The accidental or hostile exposure of individuals to ionizing irradiation is of great public and military concern. Radiation sickness (acute radiation syndrome, or ARS) occurs when the body is exposed to a high dose of penetrating radiation within a short period of time. Systemic infection is one of the serious consequences of ARS. There is a direct relation between the magnitude of radiation exposure and the risk of developing infection. The risk of systemic infection is higher whenever there is a combined injury such as burn or trauma. Ionizing radiation enhances infection by allowing translocation of oral and gastrointestinal flora, and reducing the threshold of sepsis due to endogenous and exogenous microorganisms. The potential for concomitant accidental or terrorism-related exposure to bio-terrorism agents such as anthrax and radiation also exists.

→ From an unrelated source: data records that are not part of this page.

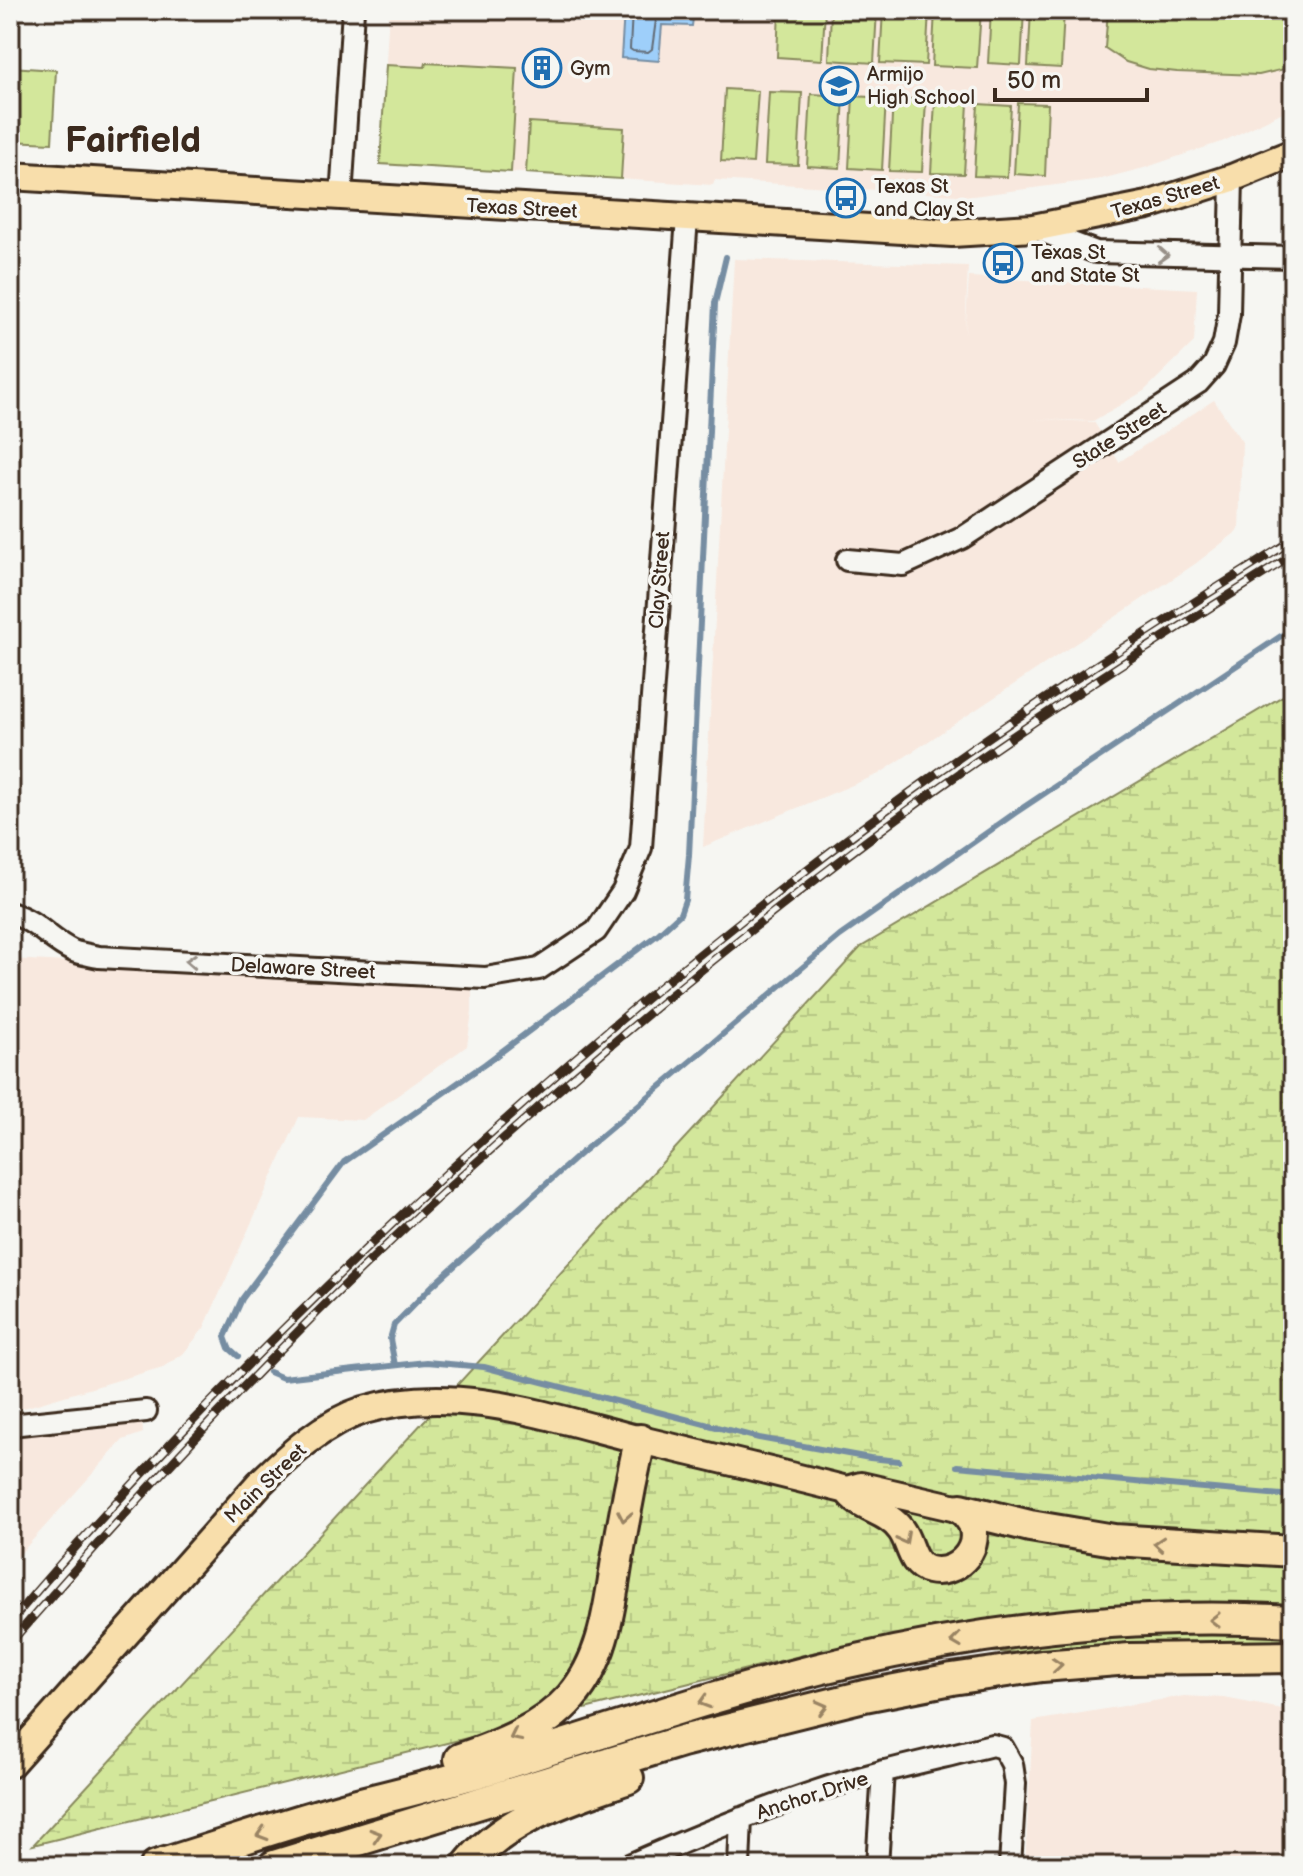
<svg xmlns="http://www.w3.org/2000/svg" width="1303" height="1876" font-family="'Balsamiq Sans',sans-serif">
<style>
.built{fill:#f8e8de}
.grass{fill:#d3e79b;stroke:#87885c;stroke-width:2}
.wetland{fill:url(#wetland-marsh);stroke:#87885c;stroke-width:2}
.water{fill:#9ecffa;stroke:#768da2;stroke-width:2}
.lines{fill:none;stroke-linecap:round;stroke-linejoin:round}
.shore{stroke:#636c76;stroke-width:2}
.stream{stroke:#768da2;stroke-width:6}
.minor-casing{stroke:#3b2a1e;stroke-width:26}
.major-casing{stroke:#3b2a1e;stroke-width:32}
.highway-casing{stroke:#3b2a1e;stroke-width:36}
.minor{stroke:#f6f6f2;stroke-width:20}
.major{stroke:#f8deab;stroke-width:26}
.highway{stroke:#f8deab;stroke-width:30}
.rail-casing{stroke:#3b2a1e;stroke-width:9}
.rail{stroke:#f6f6f2;stroke-width:6;stroke-dasharray:18;stroke-linecap:butt}
.oneway{stroke:#989088}
.oneway2{stroke:#9a8464}
.labels{text-anchor:middle;stroke-width:7;stroke-linejoin:round;paint-order:stroke}
.poi-label{font-size:20px;fill:#3b2a1e;stroke:#f6f6f2;text-anchor:start}
.street-label{font-size:20px;fill:#3b2a1e;stroke:#f6f6f2}
.town-label{font-size:36px;font-weight:bold;fill:#3b2a1e;stroke:#f6f6f2}
</style>
<defs>
<pattern id="wetland-marsh" width="20" height="14" patternUnits="userSpaceOnUse" patternTransform="scale(2)"><rect width="20" height="14" fill="#d3e79b"/><path d="M1 5h8M5 5V1M11 12h8M15 12V8" fill="none" stroke="#b6c685"/></pattern>
</defs>
<rect width="100%" height="100%" fill="#f6f6f2"/>
<filter id="ink" filterUnits="userSpaceOnUse"><feTurbulence type="fractalNoise" baseFrequency=".0125" numOctaves="2"/><feDisplacementMap in="SourceGraphic" scale="16" xChannelSelector="R" yChannelSelector="G"/><feConvolveMatrix kernelMatrix="1 2 1 2 8 2 1 2 1" color-interpolation-filters="sRGB"/></filter>
<g filter="url(#ink)">
<path class="built" d="M 389,10 L 1293,10 L 1293,107 L 1224,141 L 1144,168 L 1101,179 L 973,196 L 715,180 L 713,185 L 380,164 Z
M 734,259 L 968,266 L 965,335 L 969,277 L 1197,289 L 1194,342 L 1144,391 L 1093,421 L 1034,419 L 1094,422 L 1119,462 L 1214,400 L 1242,442 L 1239,530 L 1195,564 L 879,774 L 703,847 Z
M 10,959 L 472,983 L 472,1012 L 467,1046 L 363,1120 L 299,1117 L 204,1328 L 183,1354 L 163,1367 L 10,1412 Z
M 141,1409 L 143,1433 L 123,1440 L 10,1565 L 10,1429 Z
M 1184,1696 L 1224,1698 L 1293,1711 L 1293,1866 L 1025,1866 L 1033,1721 Z"/>
<path class="grass" d="M 779,10 L 825,10 L 822,60 L 777,57 Z
M 831,10 L 877,10 L 874,63 L 829,60 Z
M 883,10 L 929,10 L 926,65 L 880,63 Z
M 935,10 L 981,10 L 977,68 L 932,66 Z
M 991,10 L 1024,10 L 1021,65 L 988,63 Z
M 1031,10 L 1064,10 L 1061,68 L 1028,66 Z
M 1108,10 L 1293,10 L 1293,67 L 1259,75 L 1177,72 L 1149,69 L 1126,62 L 1105,48 Z
M 426,63 L 517,68 L 511,172 L 380,164 L 386,65 L 425,67 Z
M 10,67 L 56,70 L 52,143 L 10,141 Z
M 725,89 L 758,91 L 753,163 L 721,161 Z
M 769,92 L 802,93 L 798,165 L 765,164 Z
M 811,94 L 844,96 L 840,168 L 807,166 Z
M 853,96 L 886,98 L 882,170 L 849,168 Z
M 893,98 L 926,100 L 922,172 L 889,171 Z
M 935,101 L 968,103 L 964,174 L 931,173 Z
M 1018,103 L 1048,104 L 1045,176 L 1014,174 Z
M 978,104 L 1011,106 L 1007,177 L 974,176 Z
M 529,122 L 624,128 L 621,179 L 526,173 Z"/>
<path class="wetland" d="M 1293,690 L 1293,1656 L 824,1650 L 33,1845 L 861,947 Z"/>
<path class="water" d="M 624,10 L 694,10 L 692,26 L 662,25 L 659,61 L 621,58 Z"/>
<g class="lines">
<path class="shore" d="M 632,10 L 630,49 L 633,51 L 648,52 L 652,49 L 656,20 L 663,17 L 683,17 L 686,10"/>
<path class="stream" d="M 238,1356 L 229,1348 L 225,1337 L 242,1299 L 344,1162 L 485,1064 L 657,935 L 680,914 L 685,900 L 689,855 L 715,303 L 726,257
M 395,1365 L 390,1339 L 394,1325 L 432,1286 L 581,1153 L 840,936 L 1015,813 L 1293,628
M 269,1372 L 283,1378 L 426,1362 L 484,1367 L 759,1438 L 870,1458 L 899,1461
M 957,1466 L 1293,1496"/>
<defs>
<path id="minor" d="M 341,198 L 353,10
M 1033,228 L 1096,252 L 1293,257
M 847,560 L 903,565 L 962,538 L 1198,383 L 1214,365 L 1224,343 L 1229,314 L 1232,178
M 10,913 C 38,921 49,940 73,951 C 81,954 90,955 99,957 L 485,978 L 539,969 L 596,931 L 623,891 L 641,848 L 687,218
M 10,1425 L 146,1411
M 627,1866 C 689,1839 751,1813 814,1792 C 872,1772 933,1760 992,1745 L 1003,1748 L 1012,1764 L 1015,1784 L 1010,1866
M 739,1866 L 741,1818
M 877,1866 L 883,1771"/>
<path id="major" d="M 10,176 L 952,233 L 1033,228 L 1148,205 L 1232,178 L 1293,153
M 10,1764 L 260,1483 C 289,1455 323,1423 364,1410 C 458,1382 554,1419 645,1441 C 712,1457 780,1473 847,1490 L 861,1486 L 961,1509 C 964,1514 970,1520 972,1525 C 981,1551 955,1576 929,1570 C 910,1565 911,1543 901,1530 C 887,1510 860,1510 847,1490"/>
<path id="highway" d="M 961,1509 L 1030,1526 L 1114,1540 L 1293,1551
M 460,1759 C 498,1746 543,1729 571,1697 C 607,1656 610,1599 619,1548 C 625,1512 632,1476 640,1440
M 156,1866 C 225,1845 295,1820 365,1802 C 406,1792 447,1782 488,1769 C 607,1732 726,1690 848,1662 C 992,1629 1145,1612 1293,1621
M 274,1866 L 682,1741 L 864,1696 L 952,1679 L 1042,1666 L 1130,1659 L 1293,1657
M 467,1866 C 506,1817 572,1798 628,1778"/>
</defs>
<use href="#minor" class="minor-casing"/>
<use href="#major" class="major-casing"/>
<use href="#highway" class="highway-casing"/>
<use href="#minor" class="minor"/>
<use href="#major" class="major"/>
<use href="#highway" class="highway"/>
<defs>
<path id="rail" d="M 10,1622 C 123,1489 245,1364 372,1243 C 542,1081 722,929 911,792 C 1035,702 1164,621 1293,540
M 10,1643 C 144,1490 282,1340 433,1202 C 608,1042 793,889 987,754 C 1087,685 1190,620 1293,555"/>
</defs>
<use href="#rail" class="rail-casing"/>
<use href="#rail" class="rail"/>
</g>
<defs><path id="oneway-chevron" d="M-2-3.5L2.5 0L-2 3.5" fill="none" stroke-width="1.6" stroke-linecap="round" stroke-linejoin="round" transform="scale(2)"/></defs>
<g class="oneway">
<use href="#oneway-chevron" transform="translate(1163 255) rotate(3)"/>
<use href="#oneway-chevron" transform="translate(191 961) rotate(-177)"/>
</g>
<g class="oneway2">
<use href="#oneway-chevron" transform="translate(624 1516) rotate(100)"/>
<use href="#oneway-chevron" transform="translate(904 1539) rotate(62)"/>
<use href="#oneway-chevron" transform="translate(1159 1544) rotate(-176)"/>
<use href="#oneway-chevron" transform="translate(1215 1620) rotate(-180)"/>
<use href="#oneway-chevron" transform="translate(956 1641) rotate(172)"/>
<use href="#oneway-chevron" transform="translate(1057 1665) rotate(-5)"/>
<use href="#oneway-chevron" transform="translate(704 1702) rotate(163)"/>
<use href="#oneway-chevron" transform="translate(822 1707) rotate(-15)"/>
<use href="#oneway-chevron" transform="translate(515 1736) rotate(154)"/>
<use href="#oneway-chevron" transform="translate(262 1834) rotate(163)"/>
<use href="#oneway-chevron" transform="translate(376 1835) rotate(-17)"/>
</g>
</g>
<defs>
<symbol id="building-ring" viewBox="-11 -11 22 22"><circle r="9.5" fill="#f6f6f2" stroke="#1f6fb2" stroke-width="1.5"/><path d="M-4-6H4V6H1V3H-1V6H-4ZM-2.5-4.3h1.7v1.8h-1.7ZM.8-4.3h1.7v1.8H.8ZM-2.5-1h1.7V.8h-1.7ZM.8-1h1.7V.8H.8Z" fill="#1f6fb2"/></symbol>
<symbol id="school-ring" viewBox="-11 -11 22 22"><circle r="9.5" fill="#f6f6f2" stroke="#1f6fb2" stroke-width="1.5"/><path d="M0-5L7-2L0 1L-7-2ZM-4 1L0 2.5L4 1V4Q0 6-4 4Z" fill="#1f6fb2"/></symbol>
<symbol id="bus-ring" viewBox="-11 -11 22 22"><circle r="9.5" fill="#f6f6f2" stroke="#1f6fb2" stroke-width="1.5"/><path d="M-5-6H5V4H4V6H2V4H-2V6H-4V4H-5ZM-3.5-4V0h7V-4ZM-3.5 1.2v1.5H-2V1.2ZM2 1.2v1.5H3.5V1.2Z" fill="#1f6fb2"/></symbol>
</defs>
<g fill-rule="evenodd">
<use href="#building-ring" x="520" y="46" width="44" height="44"/>
<use href="#school-ring" x="817" y="64" width="44" height="44"/>
<use href="#bus-ring" x="824" y="176" width="44" height="44"/>
<use href="#bus-ring" x="981" y="241" width="44" height="44"/>
</g>
<g class="labels">
<g class="poi-label">
<text x="570" y="75">Gym</text>
<text x="867" y="81">Armijo<tspan x="867" dy="23">High School</tspan></text>
<text x="874" y="193">Texas St<tspan x="874" dy="23">and Clay St</tspan></text>
<text x="1031" y="259">Texas St<tspan x="1031" dy="23">and State St</tspan></text>
</g>
<g class="street-label">
<text transform="translate(1165 197) rotate(-16)" y="7">Texas Street</text>
<text transform="translate(522 208) rotate(3)" y="7">Texas Street</text>
<text transform="translate(1119 435) rotate(-33)" y="7">State Street</text>
<text transform="translate(659 580) rotate(-86)" y="7">Clay Street</text>
<text transform="translate(303 968) rotate(3)" y="7">Delaware Street</text>
<text transform="translate(265 1483) rotate(-44)" y="7">Main Street</text>
<text transform="translate(812 1795) rotate(-18)" y="7">Anchor Drive</text>
</g>
<g class="town-label">
<text x="133" y="152">Fairfield</text>
</g>
</g>
<rect width="1303" height="1876" fill="none" stroke="#f6f6f2" stroke-width="40"/>
<rect x="20" y="20" width="1263" height="1836" fill="none" stroke="#3b2a1e" stroke-width="3" filter="url(#ink)"/>
<path d="M995 88v12h152v-12" fill="none" stroke="#3b2a1e" stroke-width="4"/>
<text x="1007" y="88" font-size="24" fill="#3b2a1e" stroke="#f6f6f2" stroke-width="6" paint-order="stroke">50 m</text>
</svg>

This site is made of a home page that presents new developments and updates on the management of acute radiation syndrome including concomitant exposure to radiation and anthrax. Separate pages are dedicated to the treatment modalities.

Saturday, March 19, 2011

High radiation levels detected in spinach and milk


 Radiation levels in spinach and milk from farms near Japan's tsunami-crippled nuclear complex exceeded government safety limits, as emergency teams scrambled today to restore power to the plant so it could cool dangerously overheated fuel. This was reported by AP News.
The food was taken from farms as far as 65 miles away from the stricken plants, suggesting a wide area of nuclear contamination.While the radiation levels exceeded the limits allowed by the government, Chief Cabinet Secretary Yukio Edano insisted the products "pose no immediate health risk."
Firefighters also pumped water directly from the ocean into one of the most troubled areas of the Fukushima Dai-ichi nuclear complex — the cooling pool for used fuel rods at the plant's Unit 3. The rods are at risk of burning up and sending radioactive material into the environment.